I clung to that small voice, though; the one telling me I could do it successfully. I could be honest. So I reached out to a few friends from my ED program and confessed to them. They were completely understanding, and encouraged me to share what I was going through with my therapist. Sasha threw a temper tantrum. But even so, my wise mind’s voice got a little louder.
Sasha gets scared easily. Usually it’s because she feels like the spotlight is no longer on her, or when I witness bravery in others and feel inspired to be brave myself. Sasha does not want me to be brave. She needs me dependent on her, otherwise she will waste away in the back corner of my mind. One morning at clinic, before breakfast, one of my friends- a fellow patient- stood up, marched to the middle of the room, and lay her sneakers down in front of us.

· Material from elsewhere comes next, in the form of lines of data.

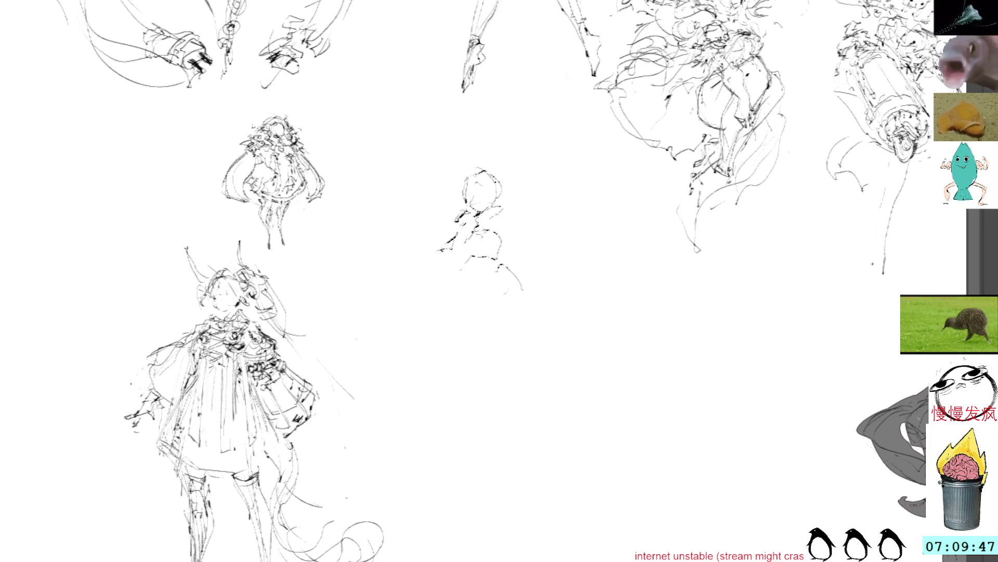
pyautogui.press('ctrl+z')
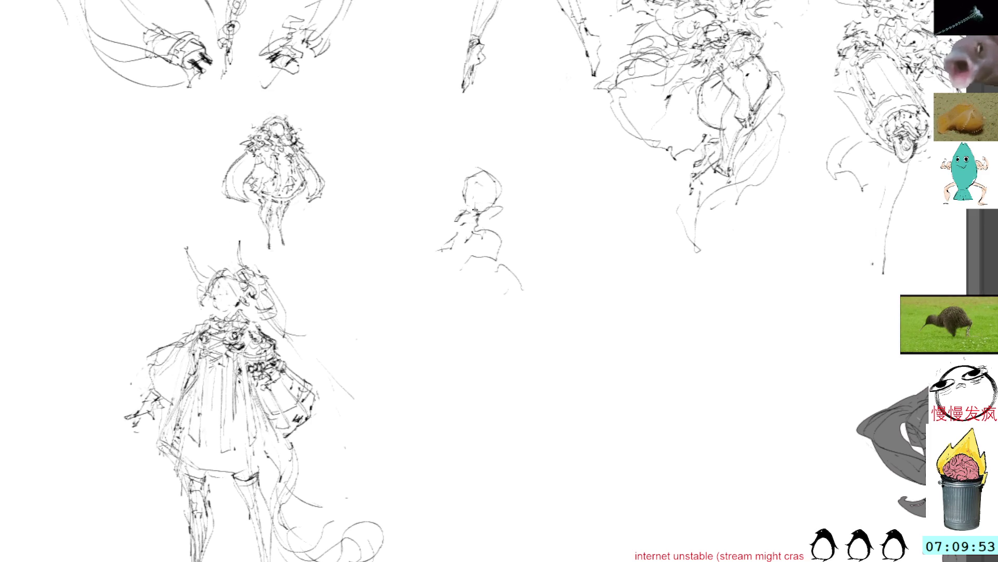
# Step: Rough in the torso and lower body, undoing a first left-arm attempt
pyautogui.moveTo(494, 225)
pyautogui.mouseDown()
pyautogui.moveTo(506, 255)
pyautogui.moveTo(465, 287)
pyautogui.mouseUp()
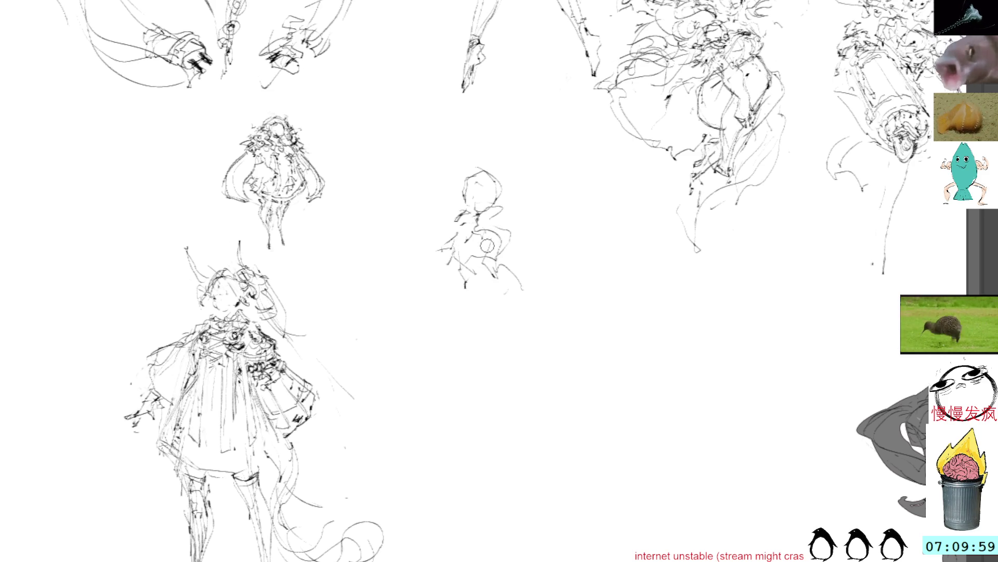
pyautogui.moveTo(496, 252); pyautogui.dragTo(490, 274)
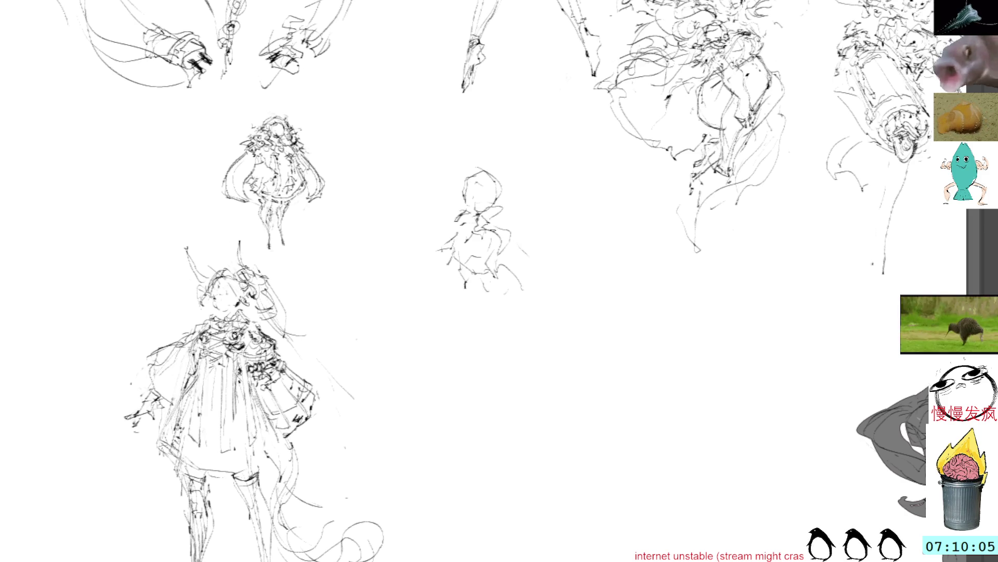
pyautogui.moveTo(445, 238); pyautogui.dragTo(421, 299)
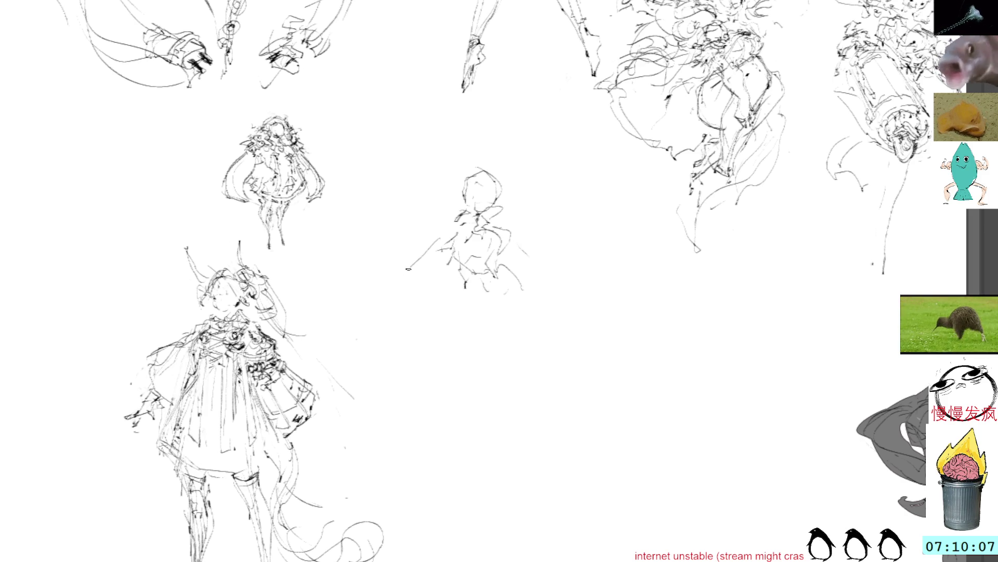
pyautogui.moveTo(450, 239); pyautogui.dragTo(381, 278)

Crying, she said that she was giving the shoes to her therapist so that she would not be tempted by her eating disorder any more.
It was the bravest thing I had ever seen. Someone not so different from me stood up, said to her disorder “I choose life, I choose freedom,” and willingly gave up the most secure, comfortable, unhealthy part of her. I could see how hard it was on her face. And I could see the hope that shone through the hurt and despair. I will never forget that moment. The memory is burned into my brain, never to be removed.

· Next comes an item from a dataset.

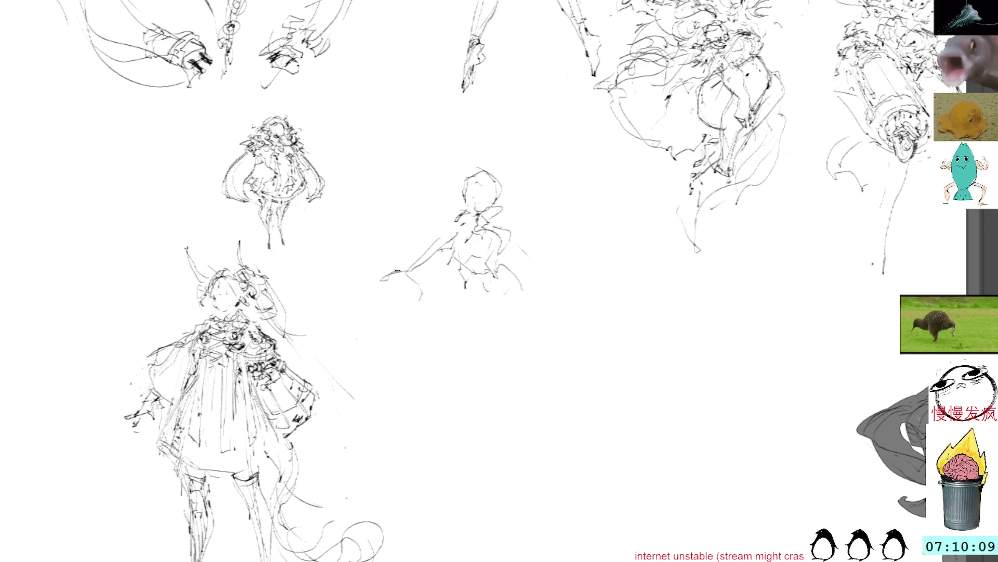
pyautogui.press('ctrl+z')
pyautogui.press('ctrl+z')
pyautogui.press('ctrl+z')
# Step: Draw the legs downward and a long diagonal staff line across them
pyautogui.moveTo(471, 310); pyautogui.dragTo(487, 317)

I felt Sasha shudder that morning. Bravery was not something she wanted me to get accustomed to. Bravery meant I could stand up to her, to fight for my right to be happy and healthy. It was because of that recollection of bravery that I reached out to my therapist on a Saturday night and admitted that I wasn’t ok. That Sasha had tricked me, and was continuing to lie to me about my worth. As soon as I let the truth slip, Sasha created a storm in my head. Regret, self-hatred, and hopelessness flooded my mind, and I wished I could take it all back. I was comfortable in my disorder. I was on track to lose the weight I wanted to lose, and I stopped myself. It was difficult to separate Sasha from myself that night. To realize that what I had done was brave, and that I was taking back control of my life and my body and my health.

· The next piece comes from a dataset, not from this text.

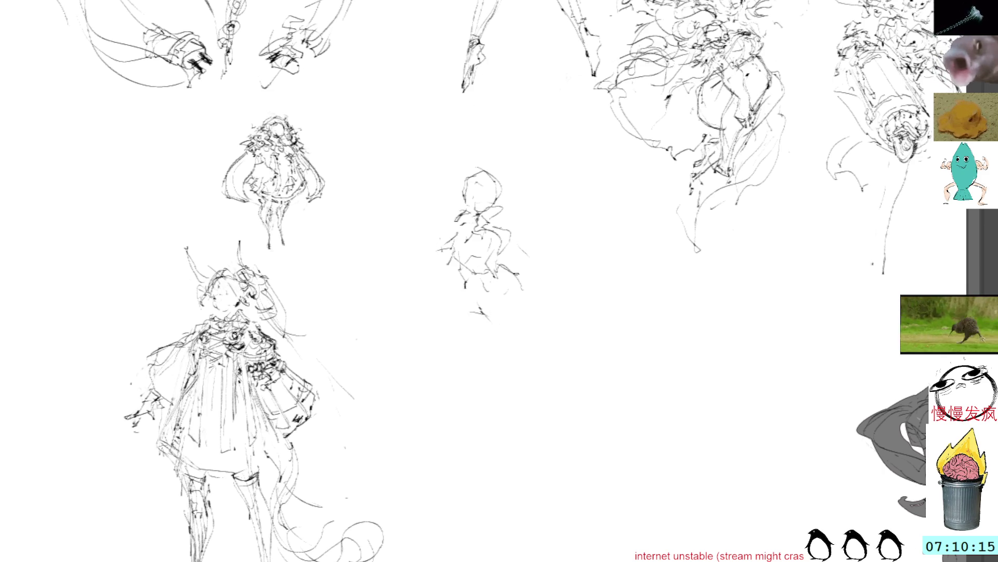
pyautogui.moveTo(521, 287); pyautogui.dragTo(535, 301)
pyautogui.moveTo(528, 336); pyautogui.dragTo(506, 425)
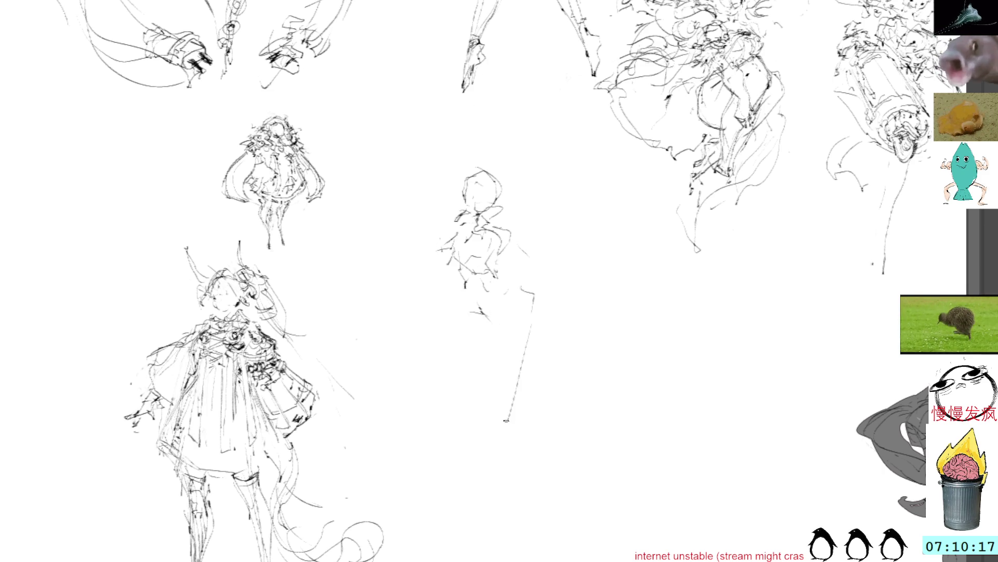
pyautogui.moveTo(484, 357); pyautogui.dragTo(480, 431)
pyautogui.moveTo(516, 336); pyautogui.dragTo(481, 510)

As you can imagine, Sasha is not pleased that I am showing her hand to all of you. She knows that this means it will be harder for her to lie to me, to seduce me back over to the dark side. And to that I say: Screw you, Sasha. It’s time for you to sit down and knit a f#cking sweater.
(I swear I had this drafted and ready to go before the clock struck midnight, but then I had to be an adult and finish my taxes. It’s only 90 minutes after Monday, so I’m still counting it as a #MentalHealthMonday post. Try and stop me.)